What are the new/other features in h77 chipset which is not in z77 chipset


----------



## d6bmg (May 7, 2012)

Not available in India at this point of time.


----------



## Vishnupg45 (May 7, 2012)

dibya_kol said:


> why h77 mobo only ?





pratyush997 said:


> What are the new/other features in h77 chipset which is not in z77 chipset


i know that z77 is superior than h77. But as i am not gonna overclock my cpu i dont need the z77 motherboard.


----------



## pratyush997 (May 7, 2012)

Vishnupg45 said:


> i know that z77 is superior than h77. But as i am not gonna overclock my cpu i dont need the z77 motherboard.

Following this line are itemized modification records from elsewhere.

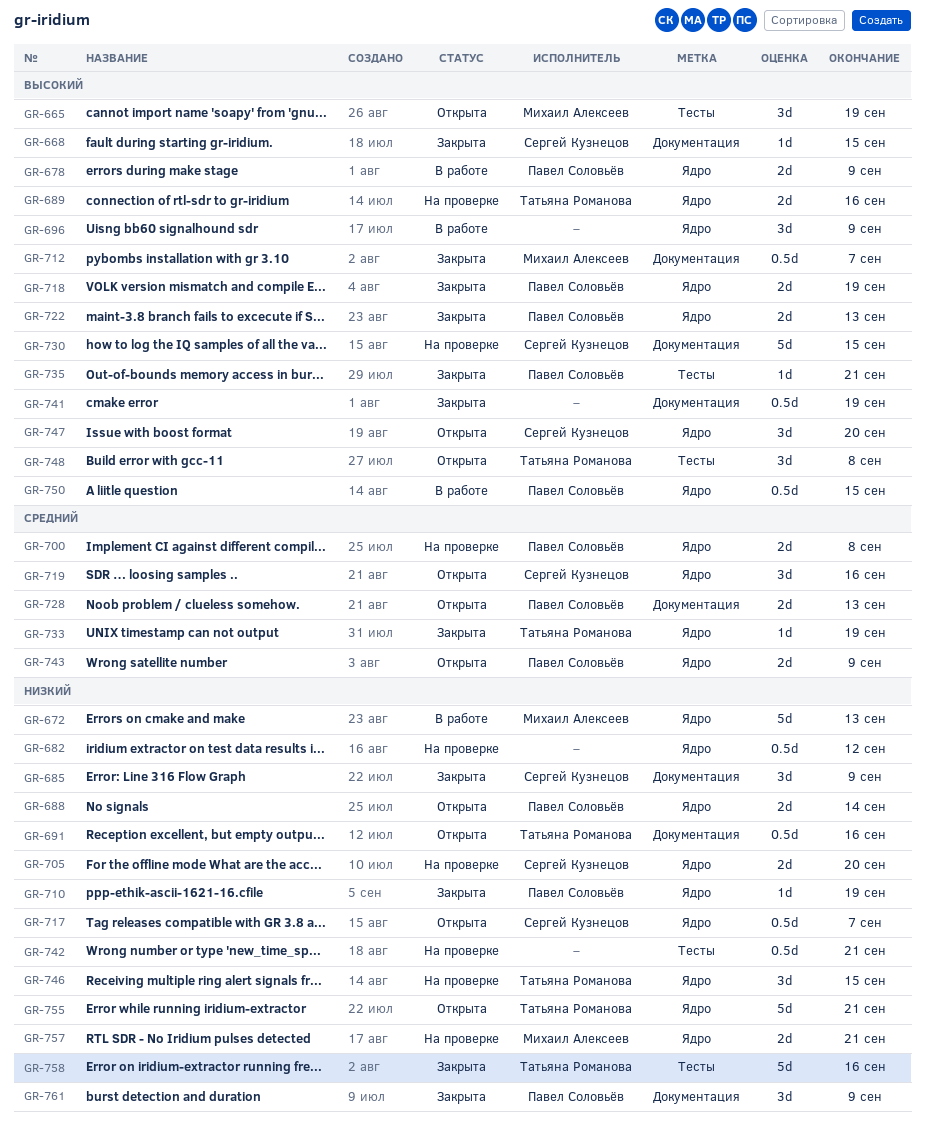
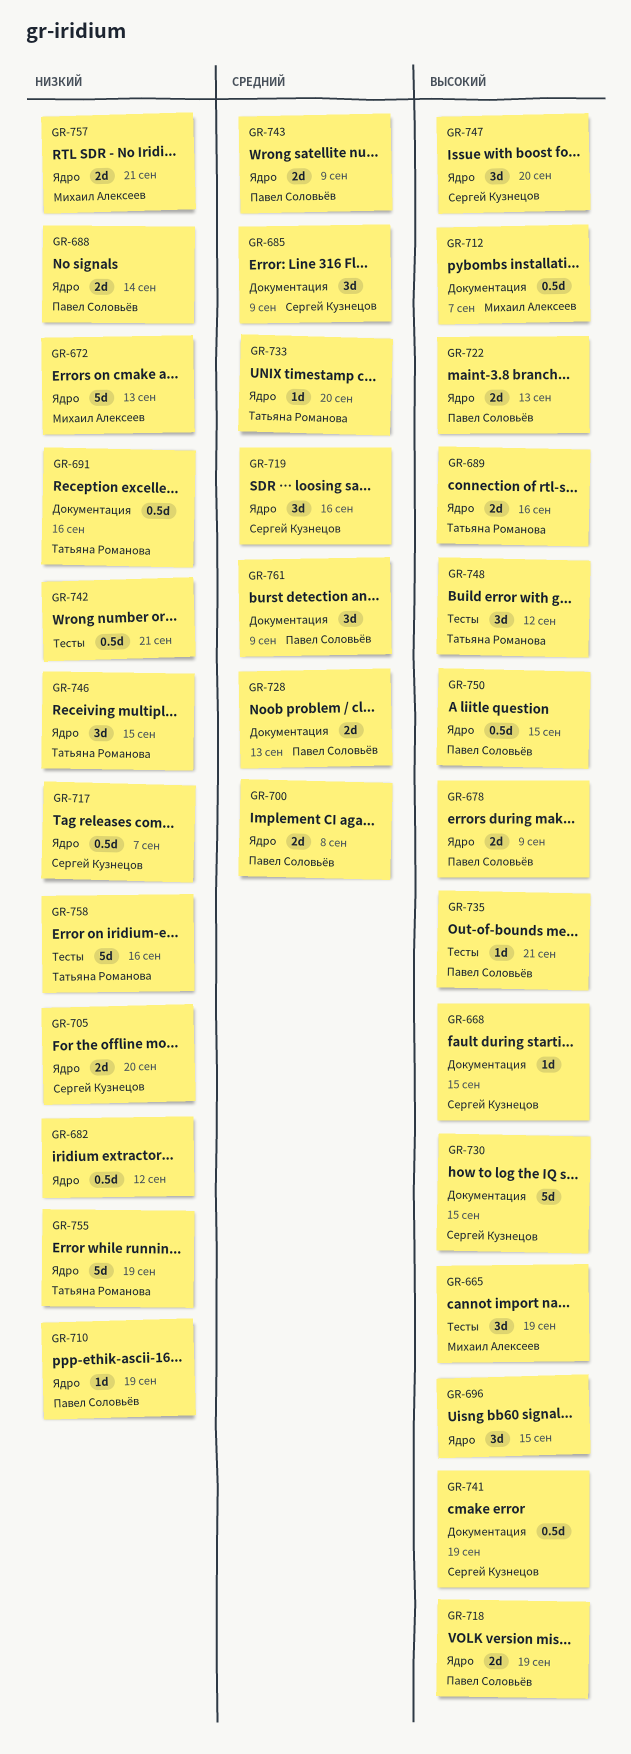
GR-685, priority: Низкий -> Средний
GR-696, due: Sep 9 -> Sep 15
GR-733, due: Sep 19 -> Sep 20
GR-741, owner: none -> Сергей Кузнецов
GR-748, due: Sep 8 -> Sep 12
GR-755, due: Sep 21 -> Sep 19
GR-761, priority: Низкий -> Средний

u  r willing to get h77 based Chipset Cheaper than z77


----------



## Vishnupg45 (May 7, 2012)

yup obviously.


----------



## topgear (May 8, 2012)

ASUS P8H77-M is available at 8.3k - this is the only cheap H77 I could find so far.


----------



## Vishnupg45 (May 8, 2012)

topgear said:


> ASUS P8H77-M is available at 8.3k - this is the only cheap H77 I could find so far.



Ya I know. Its just that the gigabyte ones would be little less cheaper I hope. That is why I am waiting. And that way we could have more options for the motherboard.


----------



## macho84 (May 8, 2012)

Extra few hundred bugs worth investing as Asus products have long term durability and perform very well.


----------



## dfcols71 (May 8, 2012)

you can try this ,but i don't know any about its vfm
Gigabyte H77M D3H Intel Motherboard - Hardwire.in


----------



## Vishnupg45 (May 9, 2012)

good find dfcols71.
Exactly where the pricing is to be.


----------



## topgear (May 9, 2012)

the price is Rs. 7,850 but I think you may have to pay shipping charges if you buy from there.


----------



## Vishnupg45 (May 9, 2012)

ok. Definitely not gonna buy from there. But got an idea how the pricing will be.


----------